Aksara kemudian bangkit dan berjalan keluar dari pemakaman. Wanita yang berada bersamanya dimakam itu tetap diam di tempat.

Diluar pemakaman Aksara menatap seorang pria yang begitu Ia kenali sedang merentangkan kedua tangannya. Aksara tersenyum,lalu mempercepat jalannya dan menghambur kedalam pelukan laki –laki yang ternyata adalah sang ayah.

"Maafkan papi, Aksa."

"Tidak papi, Aksa memang rindu bunda bukan karena Aksa bersedih."

Marcelo tersenyum. "Bahkan kita sudah berjanji untuk saling terbuka apapun keadaannya."

"Maaf papi."

Di dalam pemakaman, wanita yang tak lain adalah ibu kandung Aksara memejamkan mata, ini adalah sebuah kebetulan yang tak diharapkan oleh senja, mami Aksara. Senja sengaja datang untuk menjenguk Diana, wanita baik hati yang telah membesarkan anak nya. Namun Tak disangka ternyata Aksara pun datang untuk berkeluh kesah pada Diana, dan sekarang Ia melihat sosok laki – laki yang sangat Ia cintai marcelo. Cinta pertama dan cinta terakhirnya.

"Marcel…" Senja bergumam, sambil menatap Marcelo yang sedang memeluk Aksara di depan gerbang pemakaman.

"Kau masih tetap sama seperti dulu, tampan, dan penuh kasih. Maafkan aku yang tidak sempurna ini. Maafkan aku yang telah memberikan luka pada kalian." Ucap Senja sambil terus memperhatikan ayah dan anak yang sedang berpelukan.

Senja lalu menoleh pada makam yang berhias bunga melati pemberian Aksara. Ya, Diana sangat menyukai bunga melati. Hampir di setiap sudut halaman ada bunga melati yang tumbuh di sana.

"Diana, terima kasih karena telah membesarkan serta mendidik anakku dengan baik. Kau perempuan yang luar biasa, tak mengeluh sedikitpun karena sakit mu, dan tak pernah berkata lelah menjaga dan membesarkan anakku, walau aku tahu kamu menahan kesakitan. Maafkan aku Diana." Tak bereda dengan Aksara. Senja pun menangis meratapi kesalahan yang ia perbuat.

"Papi…"

"Hm.."

"Apa mami akan kembali?" Tanya Aksara yang membuat Marcelo menoleh pada anak laki – lakinya. Sejujurnya Ia tak tahu apa yang harus Ia katakana sebagai sebuah jawaban untuk sang putra.

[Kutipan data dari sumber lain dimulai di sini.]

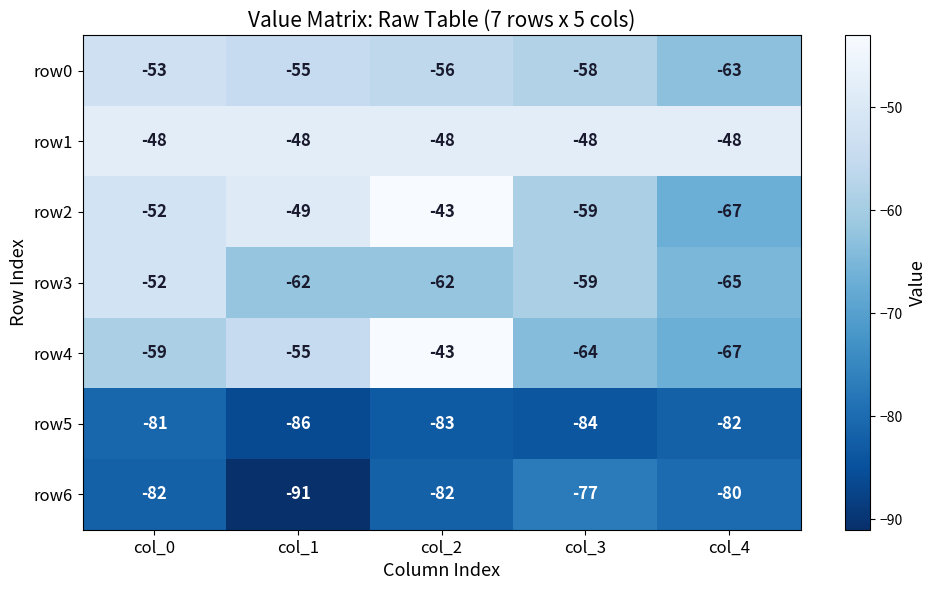

At which category is the sum across all series the highest?

col_2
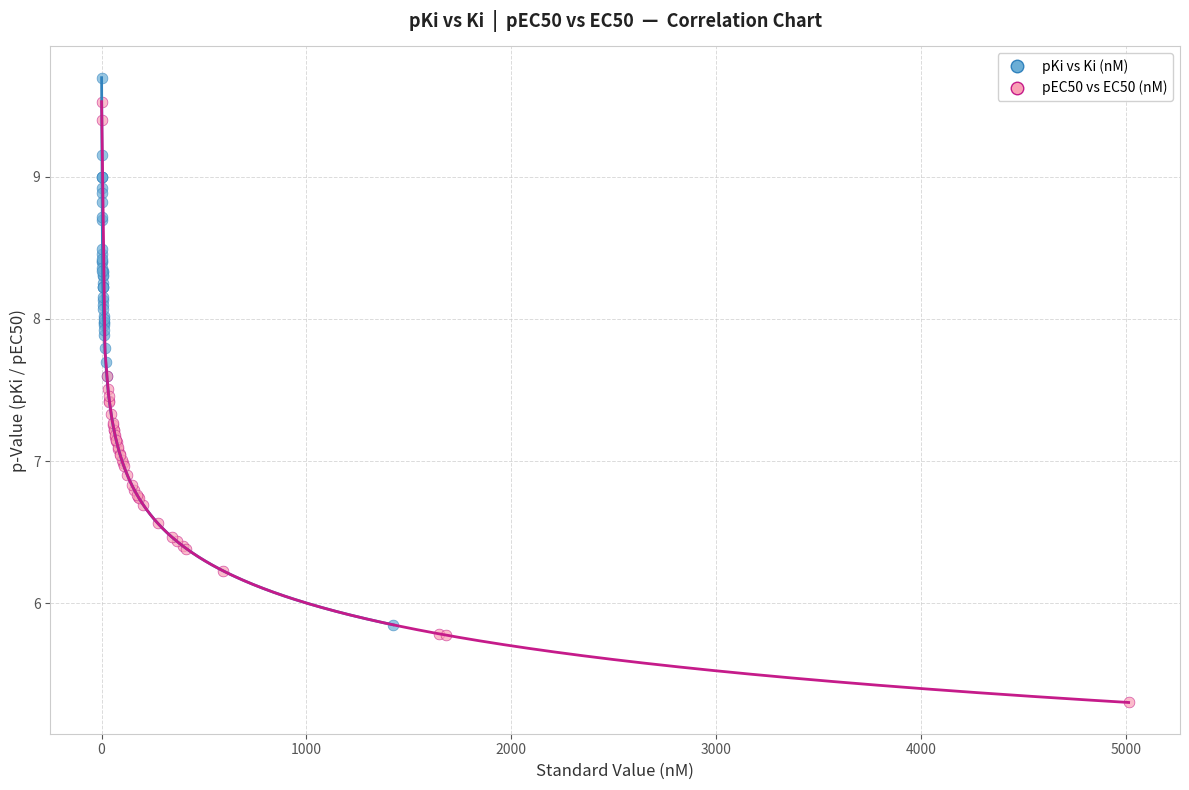

Which series contains the lowest Y value?

pEC50 vs EC50 (nM)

Sejak Diana mengatakan jika Senja tak pernah berselingkuh, Marcelo selalu mengawasi kehidupan Senja melalui Tara yang tak lain adalah ayah dari Airin. Sebuah kenyataan yang menyakitkan diterima oleh Marcelo kala itu, namun apa yang bisa Ia lakukan jika dihadapannya telah ada seorang perempuan berhati mulia yang membesarkan anaknya.

Senja pergi meninggalkan anak dan suaminya, bahkan menggugat cerai setelah itu melalui pengacaranya dengan alasan untuk mengejar karir dan pergi dengan laki – laki lain. Tapi kenyataan yang baru Ia dapatkan dari adalah jika sebenarnya Senja pergi karena sengaja menghilang karena tak ingin membuat marcelo dan anak susah karena penyakit yang di derita oleh Senja.

Sejak saat itu, Marcelo tanpa sepengetahuan Senja selalu membantunya membayar biaya perawatan di rumah sakit dan juga seluruh biaya perawatan yang di atas namakan seorang laki – laki yang Senja sendiri tidak akan pernah tahu.

"Mungkin suatu saat nanti mami akan mencari mu, Nak."

"tapi aku sudah tidak membutuhkannya lagi." Sahut Aksara lalu menatap jalanan di luar jendela mobil ayahnya.